Study text -
◆ ◆ ◆ ◆ ◆ ◆ ◆

Anyway, this is what I happen to like in horror fiction:

Small-town settings in which I get to know the townspeople, both the good, the bad, and the ugly. For this reason alone, I’m a sucker for most of Stephen King’s novels. Most of them, from 'Salem's Lot to Under the Dome, are set in small towns that are peopled by the good, the bad, and the ugly. Part of the appeal here, granted, is the sense of community that such settings entail.

Isolated settings, such as caves, desert wastelands, islands, mountaintops, space, swamps, where characters are cut off from civilization and culture and must survive and thrive or die on their own, without assistance, by their wits and other personal resources. Many are the examples of such novels and screenplays, but Alien, The Shining, The Descent, Desperation, and The Island of Dr. Moreau, are some of the ones that come readily to mind.

Total institutions as settings. Camps, hospitals, military installations, nursing homes, prisons, resorts, spaceships, and other worlds unto themselves are examples of such settings, and Sleepaway Camp, Coma, The Green Mile, and Aliens are some of the novels or films that take place in such settings.

Anecdotal scenes--in other words, short scenes that showcase a character--usually, an unusual, even eccentric, character. Both Dean Koontz and the dynamic duo, Douglas Preston and Lincoln Child, excel at this, so I keep reading their series (although Koontz’s canine companions frequently--indeed, almost always--annoy, as does his relentless optimism).

Atmosphere, mood, and tone. Here, King is king, but so is Bentley Little. In the use of description to terrorize and horrify, both are masters of the craft.

◆ ◆ ◆ ◆ ◆ ◆ ◆

Requirement - Continue this list of the writer's favorite elements in horror fiction from where it stops.

Recorded data -
◆ ◆ ◆ ◆ ◆ ◆ ◆

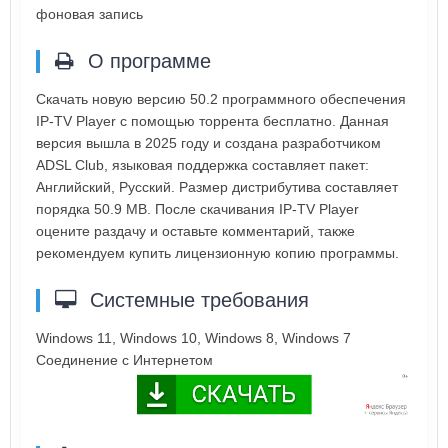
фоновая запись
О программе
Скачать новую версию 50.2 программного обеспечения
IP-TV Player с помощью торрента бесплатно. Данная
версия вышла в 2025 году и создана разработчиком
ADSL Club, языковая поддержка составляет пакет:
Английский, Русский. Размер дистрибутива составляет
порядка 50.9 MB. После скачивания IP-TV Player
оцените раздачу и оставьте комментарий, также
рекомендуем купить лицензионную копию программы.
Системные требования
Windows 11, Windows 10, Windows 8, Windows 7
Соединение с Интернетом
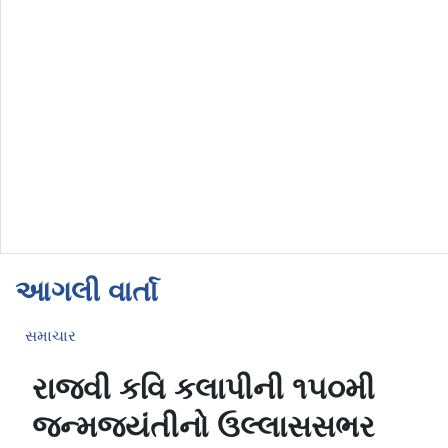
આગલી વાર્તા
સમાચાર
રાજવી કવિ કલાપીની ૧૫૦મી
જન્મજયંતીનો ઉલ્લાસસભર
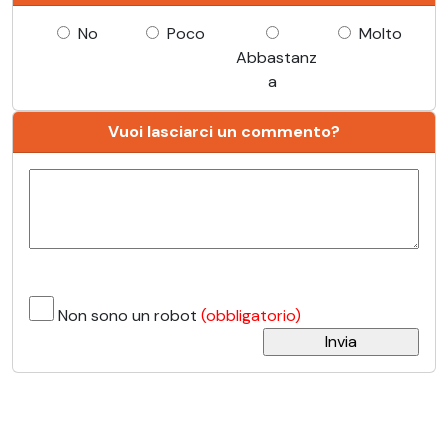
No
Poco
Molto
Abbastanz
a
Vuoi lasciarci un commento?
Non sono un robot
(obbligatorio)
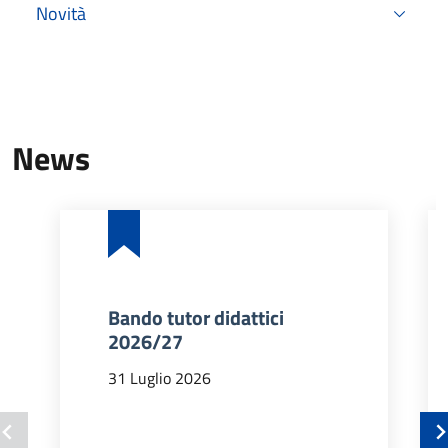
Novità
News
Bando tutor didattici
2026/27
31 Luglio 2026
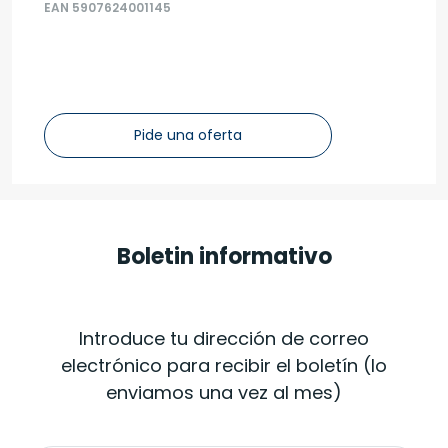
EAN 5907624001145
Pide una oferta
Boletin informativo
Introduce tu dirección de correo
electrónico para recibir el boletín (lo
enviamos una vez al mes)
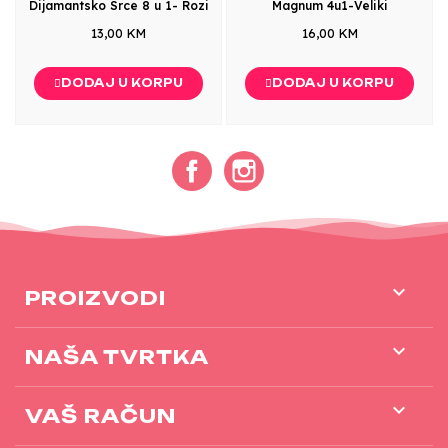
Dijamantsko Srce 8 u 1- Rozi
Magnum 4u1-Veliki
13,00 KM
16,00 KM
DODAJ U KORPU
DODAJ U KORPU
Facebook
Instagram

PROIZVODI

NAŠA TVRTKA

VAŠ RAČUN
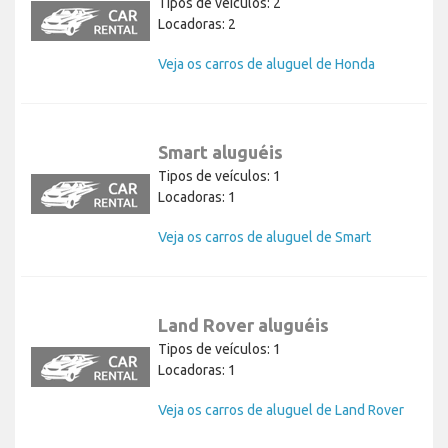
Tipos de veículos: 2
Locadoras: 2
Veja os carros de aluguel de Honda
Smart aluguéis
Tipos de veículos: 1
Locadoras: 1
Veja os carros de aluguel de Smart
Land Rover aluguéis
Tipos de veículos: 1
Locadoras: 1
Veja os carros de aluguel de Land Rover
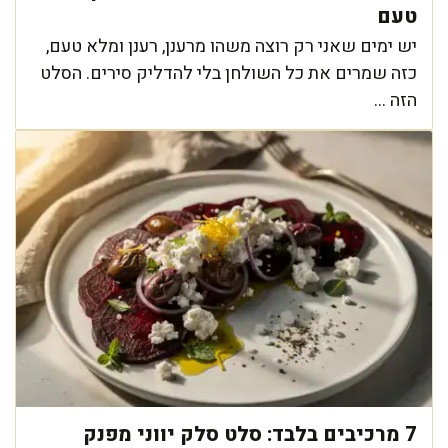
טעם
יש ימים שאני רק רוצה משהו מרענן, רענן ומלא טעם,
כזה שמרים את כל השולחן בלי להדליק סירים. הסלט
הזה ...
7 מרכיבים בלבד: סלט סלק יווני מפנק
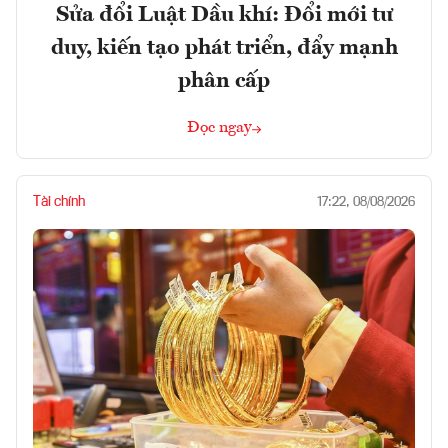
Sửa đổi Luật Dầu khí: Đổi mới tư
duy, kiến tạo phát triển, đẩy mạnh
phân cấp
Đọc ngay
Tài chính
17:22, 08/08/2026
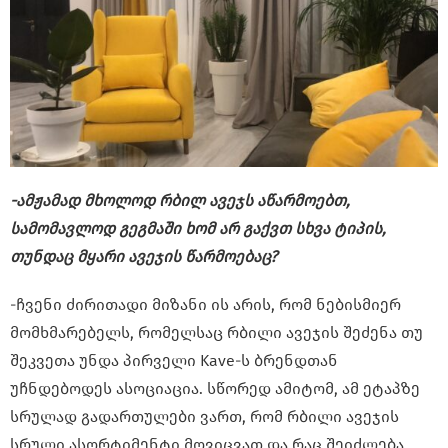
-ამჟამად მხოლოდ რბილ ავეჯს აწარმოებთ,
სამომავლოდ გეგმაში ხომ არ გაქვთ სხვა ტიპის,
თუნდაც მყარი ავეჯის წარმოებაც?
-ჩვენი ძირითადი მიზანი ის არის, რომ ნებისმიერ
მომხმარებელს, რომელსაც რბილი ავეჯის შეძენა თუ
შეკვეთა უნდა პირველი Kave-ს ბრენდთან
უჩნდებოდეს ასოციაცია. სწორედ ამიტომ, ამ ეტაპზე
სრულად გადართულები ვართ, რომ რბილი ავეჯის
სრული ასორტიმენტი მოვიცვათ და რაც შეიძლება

◆ ◆ ◆ ◆ ◆ ◆ ◆

Task result -
A bit of erotica (okay, okay, sex--are you satisfied?), often of the unusual variety. Sex sells, and, yes, sex whets my reader’s appetite. Bentley Little is the go-to guy for this spicy ingredient, although Koontz has done a bit of seasoning with this spice, too, in such novels as Lightning and Demon Seed (and, some say, Hung).

Believable characters. Stephen King, Douglas Preston and Lincoln Child, and Dan Simmons are great at creating characters that stick to readers’ ribs.

Innovation. Bram Stoker demonstrates it, especially in his short story “Dracula’s Guest,” as does H. P. Lovecraft, Edgar Allan Poe, Shirley Jackson, and a host of other, mostly classical, horror novelists and short story writers. For an example, check out my post on Stoker’s story, which is a real stoker, to be sure. Stephen King shows innovation, too, in ‘Salem’s Lot, The Shining, It, and other novels. One might even argue that Dean Koontz’s something-for-everyone, cross-genre writing is innovative; he seems to have been one of the first, if not the first, to pen such tales.

Technique. Check out Frank Peretti’s use of maps and his allusions to the senses in Monster; my post on this very topic is worth a look, if I do say so myself, which, of course, I do. Opening chapters that accomplish a multitude of narrative purposes (not usually all at once, but successively) are attractive, too, and Douglas Preston and Lincoln Child are as good as anyone, and better than many, at this art.

A connective universe--a mythos, if you will, such as both H. P. Lovecraft and Stephen King, and, to a lesser extent, Dean Koontz, Bentley Little, and even Douglas Preston and Lincoln Child have created through the use of recurring settings, characters, themes, and other elements of fiction.

A lack of pretentiousness. Dean Koontz has it, as do Douglas Preston and Lincoln Child, Bentley Little, and (to some extent, although he has become condescending and self-indulgent of late, Stephen King); unfortunately, both Dan Simmons and Robert McCammon have become too self-important in their later works, Simmons almost to the point of becoming unreadable. Come on, people, you’re writing about monsters--you should be humble.

Longevity. Writers who have been around for a while usually get better, Stephen King, Dan Simmons, and Robert McCammon excepted.

Pacing. Neither too fast nor too slow. Dean Koontz is good, maybe the best, here, of contemporary horror writers.